Designed to have a range of more than 3,200 kilometers, the new generation drone will be designed either to accompany these planes on mission, or to operate independently. Pilots will be able to control the plane from their own cockpits, but the RAAF has denied it was heading for fully autonomous jets.
“We need the flexibility and agility of humans combined with the speed of a machine. When we put them together, we get a pretty amazing result, ”Air Chief Marshal Leo Davies said in an interview with the Australian Strategic Policy Institute published on Wednesday.
“Loyal Wingman”, a program under development by Boeing since 2016, envisions a “companion” aircraft similar in size to a fighter that would be equipped with artificial intelligence and would switch between surveillance and combat roles at the push of a button. a button.
Similar planes are being designed by other American companies to meet the demand for more affordable planes.
“We didn’t design this as a one-off solution, but as a very flexible solution that we could outfit with payloads, sensors, different sets of missions to complete whatever their fleet is,” said Kristin Robertson, vice -President and CEO of Boeing Autonomous Systems. “Don’t think of it as a specific product designed to accomplish just one mission. “
This is the first time that a drone has been developed by an American company in a country other than the United States and it would be Boeing’s largest investment of its kind. The planes will initially be assembled at factories in Australia, but factories could be opened elsewhere if regional demand is sufficient.

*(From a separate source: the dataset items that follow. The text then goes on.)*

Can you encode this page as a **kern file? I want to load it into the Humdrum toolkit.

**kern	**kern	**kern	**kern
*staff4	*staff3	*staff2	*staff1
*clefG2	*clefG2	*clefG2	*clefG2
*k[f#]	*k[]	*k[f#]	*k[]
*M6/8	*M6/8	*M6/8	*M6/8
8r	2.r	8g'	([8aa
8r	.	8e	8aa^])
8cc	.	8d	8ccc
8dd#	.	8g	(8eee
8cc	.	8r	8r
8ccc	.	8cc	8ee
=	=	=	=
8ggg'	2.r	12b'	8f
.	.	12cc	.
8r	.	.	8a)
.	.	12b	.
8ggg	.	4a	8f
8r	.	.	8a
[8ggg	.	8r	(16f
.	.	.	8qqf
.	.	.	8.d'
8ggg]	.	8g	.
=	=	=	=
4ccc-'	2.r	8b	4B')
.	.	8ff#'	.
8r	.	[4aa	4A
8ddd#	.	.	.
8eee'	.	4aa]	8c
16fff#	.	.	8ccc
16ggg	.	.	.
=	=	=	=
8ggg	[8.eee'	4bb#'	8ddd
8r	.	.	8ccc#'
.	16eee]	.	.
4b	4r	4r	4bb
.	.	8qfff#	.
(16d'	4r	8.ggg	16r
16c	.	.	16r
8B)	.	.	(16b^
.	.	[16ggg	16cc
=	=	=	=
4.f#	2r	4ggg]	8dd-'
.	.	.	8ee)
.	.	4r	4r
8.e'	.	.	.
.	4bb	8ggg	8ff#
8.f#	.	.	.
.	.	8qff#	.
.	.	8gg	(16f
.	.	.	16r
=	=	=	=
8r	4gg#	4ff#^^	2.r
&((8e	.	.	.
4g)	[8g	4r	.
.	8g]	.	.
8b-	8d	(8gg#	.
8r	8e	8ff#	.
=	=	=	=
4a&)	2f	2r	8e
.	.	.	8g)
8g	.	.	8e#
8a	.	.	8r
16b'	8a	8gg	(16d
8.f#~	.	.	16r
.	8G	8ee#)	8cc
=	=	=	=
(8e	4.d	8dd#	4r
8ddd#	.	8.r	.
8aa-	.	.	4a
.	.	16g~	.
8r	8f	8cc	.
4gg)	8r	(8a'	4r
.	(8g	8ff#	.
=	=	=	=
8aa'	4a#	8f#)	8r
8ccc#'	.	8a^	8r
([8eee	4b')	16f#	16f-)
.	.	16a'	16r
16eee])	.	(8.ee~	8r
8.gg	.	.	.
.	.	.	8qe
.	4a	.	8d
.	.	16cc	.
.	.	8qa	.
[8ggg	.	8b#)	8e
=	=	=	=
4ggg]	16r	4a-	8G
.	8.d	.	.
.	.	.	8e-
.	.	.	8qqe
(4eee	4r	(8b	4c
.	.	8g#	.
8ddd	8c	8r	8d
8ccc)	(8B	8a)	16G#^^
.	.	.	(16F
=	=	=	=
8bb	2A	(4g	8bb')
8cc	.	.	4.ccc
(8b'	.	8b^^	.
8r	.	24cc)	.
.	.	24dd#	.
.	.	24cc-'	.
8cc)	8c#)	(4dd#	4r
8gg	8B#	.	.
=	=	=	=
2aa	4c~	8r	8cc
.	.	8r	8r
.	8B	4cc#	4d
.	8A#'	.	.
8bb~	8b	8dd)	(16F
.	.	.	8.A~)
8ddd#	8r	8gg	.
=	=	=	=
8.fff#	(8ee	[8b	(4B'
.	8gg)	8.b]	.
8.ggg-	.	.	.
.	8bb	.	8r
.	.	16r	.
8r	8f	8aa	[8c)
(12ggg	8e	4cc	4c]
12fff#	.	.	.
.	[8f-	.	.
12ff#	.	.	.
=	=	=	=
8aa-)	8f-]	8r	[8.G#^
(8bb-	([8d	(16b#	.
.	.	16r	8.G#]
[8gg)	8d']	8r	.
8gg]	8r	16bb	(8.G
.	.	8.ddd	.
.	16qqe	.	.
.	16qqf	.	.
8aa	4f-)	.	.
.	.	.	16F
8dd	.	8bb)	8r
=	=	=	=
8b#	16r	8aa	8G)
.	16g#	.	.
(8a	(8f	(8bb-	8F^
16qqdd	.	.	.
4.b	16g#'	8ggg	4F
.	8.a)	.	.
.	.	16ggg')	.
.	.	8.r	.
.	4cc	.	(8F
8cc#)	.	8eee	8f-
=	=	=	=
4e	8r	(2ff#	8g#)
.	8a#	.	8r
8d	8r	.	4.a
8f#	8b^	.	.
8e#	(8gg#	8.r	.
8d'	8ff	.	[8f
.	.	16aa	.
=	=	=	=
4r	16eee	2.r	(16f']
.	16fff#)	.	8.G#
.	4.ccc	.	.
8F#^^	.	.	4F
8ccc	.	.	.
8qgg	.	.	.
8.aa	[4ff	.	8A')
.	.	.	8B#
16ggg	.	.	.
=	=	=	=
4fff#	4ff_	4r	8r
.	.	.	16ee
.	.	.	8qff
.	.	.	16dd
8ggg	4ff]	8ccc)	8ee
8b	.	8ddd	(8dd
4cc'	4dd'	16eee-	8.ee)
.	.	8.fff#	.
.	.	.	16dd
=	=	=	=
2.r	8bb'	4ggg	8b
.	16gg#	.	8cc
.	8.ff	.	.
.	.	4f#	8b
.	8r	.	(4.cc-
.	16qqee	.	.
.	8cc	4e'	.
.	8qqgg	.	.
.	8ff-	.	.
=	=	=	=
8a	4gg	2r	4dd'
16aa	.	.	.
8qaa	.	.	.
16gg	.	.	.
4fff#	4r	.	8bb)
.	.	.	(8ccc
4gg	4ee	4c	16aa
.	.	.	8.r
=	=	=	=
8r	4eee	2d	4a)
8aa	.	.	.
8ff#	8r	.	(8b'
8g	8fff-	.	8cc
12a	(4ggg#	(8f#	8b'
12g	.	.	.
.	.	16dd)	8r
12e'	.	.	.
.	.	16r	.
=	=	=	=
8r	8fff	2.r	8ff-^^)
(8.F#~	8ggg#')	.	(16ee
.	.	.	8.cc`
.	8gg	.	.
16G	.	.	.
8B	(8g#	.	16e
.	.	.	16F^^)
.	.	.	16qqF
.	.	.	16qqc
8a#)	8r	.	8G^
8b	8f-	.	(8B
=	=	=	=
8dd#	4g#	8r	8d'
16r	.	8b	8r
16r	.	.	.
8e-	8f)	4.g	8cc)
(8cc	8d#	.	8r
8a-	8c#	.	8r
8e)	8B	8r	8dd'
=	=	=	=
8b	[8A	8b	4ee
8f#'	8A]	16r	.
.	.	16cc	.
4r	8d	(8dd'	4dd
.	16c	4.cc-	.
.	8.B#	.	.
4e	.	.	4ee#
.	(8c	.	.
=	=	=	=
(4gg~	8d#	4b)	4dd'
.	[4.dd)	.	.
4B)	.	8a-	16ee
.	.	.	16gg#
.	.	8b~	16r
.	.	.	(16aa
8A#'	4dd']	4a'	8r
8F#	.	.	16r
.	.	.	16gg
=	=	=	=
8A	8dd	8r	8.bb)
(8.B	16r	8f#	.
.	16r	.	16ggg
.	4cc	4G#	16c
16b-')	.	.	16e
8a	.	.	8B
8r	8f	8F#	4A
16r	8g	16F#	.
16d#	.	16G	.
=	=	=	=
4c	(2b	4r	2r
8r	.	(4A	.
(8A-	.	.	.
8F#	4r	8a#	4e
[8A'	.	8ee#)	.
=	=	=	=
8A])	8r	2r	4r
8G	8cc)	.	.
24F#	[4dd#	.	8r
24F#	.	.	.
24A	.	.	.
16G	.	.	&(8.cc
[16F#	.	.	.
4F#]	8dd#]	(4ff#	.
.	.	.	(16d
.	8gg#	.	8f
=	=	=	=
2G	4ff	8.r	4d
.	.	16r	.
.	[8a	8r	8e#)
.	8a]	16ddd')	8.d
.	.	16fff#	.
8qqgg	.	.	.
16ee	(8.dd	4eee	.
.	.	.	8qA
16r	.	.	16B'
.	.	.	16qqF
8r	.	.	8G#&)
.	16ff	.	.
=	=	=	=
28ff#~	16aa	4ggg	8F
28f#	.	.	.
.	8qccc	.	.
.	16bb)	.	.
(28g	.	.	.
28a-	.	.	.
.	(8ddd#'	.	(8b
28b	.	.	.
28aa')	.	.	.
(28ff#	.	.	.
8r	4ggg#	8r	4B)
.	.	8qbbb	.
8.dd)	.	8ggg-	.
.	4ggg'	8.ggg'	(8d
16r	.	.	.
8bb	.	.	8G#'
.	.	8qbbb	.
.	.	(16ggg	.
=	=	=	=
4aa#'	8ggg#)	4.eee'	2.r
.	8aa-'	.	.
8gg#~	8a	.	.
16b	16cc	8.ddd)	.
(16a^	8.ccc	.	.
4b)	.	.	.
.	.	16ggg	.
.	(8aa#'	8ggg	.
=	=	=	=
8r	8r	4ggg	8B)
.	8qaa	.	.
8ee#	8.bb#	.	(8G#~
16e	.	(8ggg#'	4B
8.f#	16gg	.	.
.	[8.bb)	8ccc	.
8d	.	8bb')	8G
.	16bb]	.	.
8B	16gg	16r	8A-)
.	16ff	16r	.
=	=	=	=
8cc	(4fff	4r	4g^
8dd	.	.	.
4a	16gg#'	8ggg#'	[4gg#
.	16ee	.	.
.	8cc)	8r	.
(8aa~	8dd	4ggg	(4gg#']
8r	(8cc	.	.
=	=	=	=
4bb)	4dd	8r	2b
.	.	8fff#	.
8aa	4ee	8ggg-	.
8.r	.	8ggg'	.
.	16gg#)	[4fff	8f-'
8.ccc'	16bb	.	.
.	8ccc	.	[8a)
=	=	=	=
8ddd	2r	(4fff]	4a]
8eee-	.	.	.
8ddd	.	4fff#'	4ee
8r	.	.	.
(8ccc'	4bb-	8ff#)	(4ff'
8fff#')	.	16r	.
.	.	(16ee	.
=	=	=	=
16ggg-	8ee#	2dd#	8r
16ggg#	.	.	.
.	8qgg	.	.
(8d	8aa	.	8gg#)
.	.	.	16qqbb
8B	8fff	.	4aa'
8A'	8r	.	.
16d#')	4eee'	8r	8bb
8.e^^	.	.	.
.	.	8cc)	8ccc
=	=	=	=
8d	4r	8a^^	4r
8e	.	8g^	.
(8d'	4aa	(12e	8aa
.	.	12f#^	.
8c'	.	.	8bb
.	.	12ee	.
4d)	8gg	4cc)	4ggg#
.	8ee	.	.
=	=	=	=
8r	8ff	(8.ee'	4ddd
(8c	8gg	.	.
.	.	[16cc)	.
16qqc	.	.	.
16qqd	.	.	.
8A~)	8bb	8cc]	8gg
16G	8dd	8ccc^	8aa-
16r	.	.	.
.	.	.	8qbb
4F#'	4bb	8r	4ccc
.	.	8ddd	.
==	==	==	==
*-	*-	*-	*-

The first concept drone is expected to take off in 2020, with production starting several years later. It is not known how many Australia plans to buy.
“I would say we’re a few years away from exporting, we’re probably years away from operating it here in Australia,” Pyne admitted.
Few details have been released on its likely theater of operations, but drones will likely focus on long-range patrols over the South Pacific and South China Sea, where China’s growing presence raises concerns. of security. They will work with other drones to provide a surveillance umbrella.
In June, Northrop Grumman of the United States was tasked with providing six Triton drones that will gather information to share with the United Kingdom, the United States, Canada and New Zealand, Australia’s allies in the Five Eyes intelligence network.
Built at a cost of A $ 7 billion (US $ 5 billion), the Newts will be able to stay in the air for more than 24 hours and will be able to monitor shipping lanes in the South China Sea, the South Pacific and even in Antarctica. The first will not be delivered until 2023, and the others two years later.
There is speculation that the Tritons and Loyal Wingman drones will both be periodically based at Lombrum Naval Base on Manus Island in Papua New Guinea, which will be jointly operated by Australia and the United States. once it has been upgraded. Manus is within reach of the South China Sea.
The Tritons are not designed to carry weapons, but Australia is purchasing a range of MQ-9 Reaper drones from General Atomics in the United States that will be equipped specifically for warfare. Up to 16 will be acquired from around 2022.
With a range of just 1,850 kilometers, the Reapers will be used primarily for coastal defense and to support search and rescue or disaster relief operations. They were selected before the Israeli variant IAI Heron TP, which has an even more limited range of 1,000 kilometers under satellite control.